Tiene toda la sangre en la voz. Los pies se le alborotan; las manos se apresuran, veloces. Sonidos guturales emigran desde su garganta al umbral de los labios: “mmmm...hmmmm hmmmmm… Mmmmm”. Una fuerza pantagruélica le nace en los huesos y comienza un baile frenético de pies. Una marcha famélica. Cree que va a ahogarse; la desesperación le corta el aliento. Una respiración agitada se filtra por las mínimas rendijas; un golpe seco. Contundente. Y aparece el mundo.

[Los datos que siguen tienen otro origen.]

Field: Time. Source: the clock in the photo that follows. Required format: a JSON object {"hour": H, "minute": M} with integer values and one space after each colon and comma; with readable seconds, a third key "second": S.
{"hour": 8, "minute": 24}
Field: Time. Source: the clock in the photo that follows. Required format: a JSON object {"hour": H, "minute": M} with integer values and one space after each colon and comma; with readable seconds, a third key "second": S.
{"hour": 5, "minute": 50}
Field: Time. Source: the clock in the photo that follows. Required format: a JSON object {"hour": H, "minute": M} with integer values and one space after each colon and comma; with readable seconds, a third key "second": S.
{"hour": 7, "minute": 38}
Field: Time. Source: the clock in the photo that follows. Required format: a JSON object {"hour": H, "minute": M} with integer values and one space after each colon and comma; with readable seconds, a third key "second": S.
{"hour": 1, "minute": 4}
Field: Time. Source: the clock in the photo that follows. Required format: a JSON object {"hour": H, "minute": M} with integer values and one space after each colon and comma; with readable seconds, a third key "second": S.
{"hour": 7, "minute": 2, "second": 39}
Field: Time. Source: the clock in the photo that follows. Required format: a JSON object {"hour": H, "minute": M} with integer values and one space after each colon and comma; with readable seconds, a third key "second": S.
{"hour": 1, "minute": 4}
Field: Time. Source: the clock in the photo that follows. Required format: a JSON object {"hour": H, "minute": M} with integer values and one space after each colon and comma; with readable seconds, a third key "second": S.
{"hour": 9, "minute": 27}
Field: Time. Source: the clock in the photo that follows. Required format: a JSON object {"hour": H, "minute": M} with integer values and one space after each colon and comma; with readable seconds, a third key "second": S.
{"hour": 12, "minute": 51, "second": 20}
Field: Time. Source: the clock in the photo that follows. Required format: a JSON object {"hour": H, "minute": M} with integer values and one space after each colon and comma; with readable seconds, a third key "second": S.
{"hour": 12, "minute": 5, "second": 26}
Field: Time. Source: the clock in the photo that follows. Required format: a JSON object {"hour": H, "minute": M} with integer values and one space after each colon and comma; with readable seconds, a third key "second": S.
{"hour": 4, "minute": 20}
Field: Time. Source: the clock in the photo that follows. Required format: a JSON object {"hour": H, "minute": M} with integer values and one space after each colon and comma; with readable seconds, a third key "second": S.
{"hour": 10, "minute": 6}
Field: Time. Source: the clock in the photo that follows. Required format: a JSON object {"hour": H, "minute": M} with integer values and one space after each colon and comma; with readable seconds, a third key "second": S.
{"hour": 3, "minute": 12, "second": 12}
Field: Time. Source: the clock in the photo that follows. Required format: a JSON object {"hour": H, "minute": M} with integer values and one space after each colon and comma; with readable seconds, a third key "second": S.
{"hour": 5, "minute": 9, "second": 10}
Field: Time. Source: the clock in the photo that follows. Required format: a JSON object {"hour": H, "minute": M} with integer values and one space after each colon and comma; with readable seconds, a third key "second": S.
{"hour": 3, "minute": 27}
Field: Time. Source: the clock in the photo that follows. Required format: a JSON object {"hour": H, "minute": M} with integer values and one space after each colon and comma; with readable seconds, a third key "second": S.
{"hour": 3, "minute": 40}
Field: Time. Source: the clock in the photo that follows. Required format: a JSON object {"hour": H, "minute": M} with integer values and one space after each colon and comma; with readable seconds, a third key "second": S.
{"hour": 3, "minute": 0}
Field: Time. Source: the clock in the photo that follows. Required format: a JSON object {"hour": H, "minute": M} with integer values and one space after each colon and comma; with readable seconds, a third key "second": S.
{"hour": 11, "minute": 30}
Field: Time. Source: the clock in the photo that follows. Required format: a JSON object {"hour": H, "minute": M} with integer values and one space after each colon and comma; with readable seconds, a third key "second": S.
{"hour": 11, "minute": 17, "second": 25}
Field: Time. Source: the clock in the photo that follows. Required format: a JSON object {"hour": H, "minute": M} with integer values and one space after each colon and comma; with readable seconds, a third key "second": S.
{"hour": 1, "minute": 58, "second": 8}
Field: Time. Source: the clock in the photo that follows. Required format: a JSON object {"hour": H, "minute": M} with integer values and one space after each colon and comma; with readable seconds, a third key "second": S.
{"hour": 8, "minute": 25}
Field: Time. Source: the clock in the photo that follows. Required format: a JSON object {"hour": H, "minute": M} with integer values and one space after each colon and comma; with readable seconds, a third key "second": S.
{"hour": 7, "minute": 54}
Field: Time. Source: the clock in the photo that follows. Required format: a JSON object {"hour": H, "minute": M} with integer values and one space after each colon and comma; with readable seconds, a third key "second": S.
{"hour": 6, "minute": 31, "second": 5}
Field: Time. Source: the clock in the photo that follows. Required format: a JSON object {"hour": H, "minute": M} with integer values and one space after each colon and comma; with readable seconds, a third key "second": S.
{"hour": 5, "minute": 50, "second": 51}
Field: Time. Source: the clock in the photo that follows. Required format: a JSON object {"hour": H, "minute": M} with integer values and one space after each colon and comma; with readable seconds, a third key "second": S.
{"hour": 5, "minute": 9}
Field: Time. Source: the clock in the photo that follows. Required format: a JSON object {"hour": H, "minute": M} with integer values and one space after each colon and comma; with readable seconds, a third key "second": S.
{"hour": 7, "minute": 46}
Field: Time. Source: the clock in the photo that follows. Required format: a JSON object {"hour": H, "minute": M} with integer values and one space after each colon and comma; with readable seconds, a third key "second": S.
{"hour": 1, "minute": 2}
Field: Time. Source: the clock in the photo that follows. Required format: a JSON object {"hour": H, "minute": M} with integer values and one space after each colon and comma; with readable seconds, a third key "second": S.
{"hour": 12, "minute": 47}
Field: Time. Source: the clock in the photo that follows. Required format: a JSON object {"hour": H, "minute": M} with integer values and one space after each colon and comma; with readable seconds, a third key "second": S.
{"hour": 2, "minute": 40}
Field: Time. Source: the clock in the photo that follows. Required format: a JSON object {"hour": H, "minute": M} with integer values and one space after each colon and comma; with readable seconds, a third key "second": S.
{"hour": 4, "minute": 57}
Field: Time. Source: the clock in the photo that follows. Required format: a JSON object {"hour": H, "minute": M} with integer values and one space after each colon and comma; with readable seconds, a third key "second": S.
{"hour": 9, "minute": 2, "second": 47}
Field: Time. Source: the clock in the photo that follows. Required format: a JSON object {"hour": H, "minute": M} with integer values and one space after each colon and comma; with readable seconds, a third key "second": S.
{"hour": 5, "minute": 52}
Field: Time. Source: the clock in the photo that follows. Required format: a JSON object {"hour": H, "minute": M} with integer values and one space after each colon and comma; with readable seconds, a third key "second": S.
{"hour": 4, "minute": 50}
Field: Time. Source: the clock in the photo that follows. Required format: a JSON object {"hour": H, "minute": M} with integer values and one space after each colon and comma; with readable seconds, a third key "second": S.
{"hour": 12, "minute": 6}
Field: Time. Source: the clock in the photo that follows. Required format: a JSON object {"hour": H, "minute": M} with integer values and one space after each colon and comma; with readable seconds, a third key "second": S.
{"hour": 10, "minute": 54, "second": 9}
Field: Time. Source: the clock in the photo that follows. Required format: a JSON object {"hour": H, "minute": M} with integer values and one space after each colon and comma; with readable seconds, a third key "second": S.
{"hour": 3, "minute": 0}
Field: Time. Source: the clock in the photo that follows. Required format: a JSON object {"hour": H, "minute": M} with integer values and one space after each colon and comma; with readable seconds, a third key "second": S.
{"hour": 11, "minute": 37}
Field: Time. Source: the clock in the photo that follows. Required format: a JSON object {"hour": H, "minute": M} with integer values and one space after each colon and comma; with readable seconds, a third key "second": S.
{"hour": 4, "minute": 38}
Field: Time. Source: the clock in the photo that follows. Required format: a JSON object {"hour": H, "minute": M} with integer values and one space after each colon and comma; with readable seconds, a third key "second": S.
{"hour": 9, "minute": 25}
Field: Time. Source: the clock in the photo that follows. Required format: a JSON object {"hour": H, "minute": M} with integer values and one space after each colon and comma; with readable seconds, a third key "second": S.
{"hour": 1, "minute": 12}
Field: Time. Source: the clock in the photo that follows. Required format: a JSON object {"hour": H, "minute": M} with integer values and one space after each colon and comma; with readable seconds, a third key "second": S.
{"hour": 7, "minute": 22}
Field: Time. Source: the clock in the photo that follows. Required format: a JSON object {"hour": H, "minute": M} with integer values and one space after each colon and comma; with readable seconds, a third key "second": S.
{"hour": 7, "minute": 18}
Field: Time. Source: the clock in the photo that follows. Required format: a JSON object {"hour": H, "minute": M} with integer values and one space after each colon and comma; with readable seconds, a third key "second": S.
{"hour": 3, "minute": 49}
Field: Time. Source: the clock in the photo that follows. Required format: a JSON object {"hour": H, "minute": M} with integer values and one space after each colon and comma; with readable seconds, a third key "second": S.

El mundo tiene el rostro con arrugas muy marcadas y una horrible expresión de desconcierto “¿Qué es esto?” - Le pregunta el mundo. ¡Por Dios Santo! - Exclama el mundo. Un hombre viejo, con los ojos nobles; le brillan por la impresión y el alivio - ¡Don Esteban! Pero ¿Quién pudo hacerle esto?”-. Dice y a la vez, le quita la mordaza - “Lo mismo me he preguntado yo sabe”; las palabras le brotan como el contenido de un tragamonedas atorado: de a una, tres, respira profundo, una. – “Un momento… ¿Sabe quién soy?” – . – “¡Pero claro que si hombre! Como no voy a conocer a mi jefe… ¡faltaba más! ¿Se ha golpeado la cabeza? ¡Qué gusto verlo! – dice el viejo - ¡Venga hombre, salga de allí que va a pescar una pulmonía! … No importa, ya recordará… “- Rafael Tejeda, sereno del laboratorio, para servirle a Usted. -“

Un viejo con los ojos nobles, un hombro amigo. “-Muchas gracias…sí, no sé… tal vez me golpearon”-. “- ¡Desgraciados! Y claro, con su posición y su dinero, ¿quién puede estar a salvo? ... ¡Ay Señor! … pero si es que hoy en día ni en la mujer de uno se puede confiar. Venga, venga, ¡toda la ciudad lo está buscando y estaba ahí nomás! -

Un viejo de ojos nobles y lengua larga. “Esteban Rufino. Ese soy yo”. Que bueno que por fin ha podido recordarlo.  Y piensa en Vanesa. Le arde la boca. Es por la mordaza que la cubría. O es por recordar. Recordar también arde a veces. Vanesa. Preferiría su recuerdo limpio. Qué lástima que ya no puede decidirlo. Silencio. Un silencio abrumador.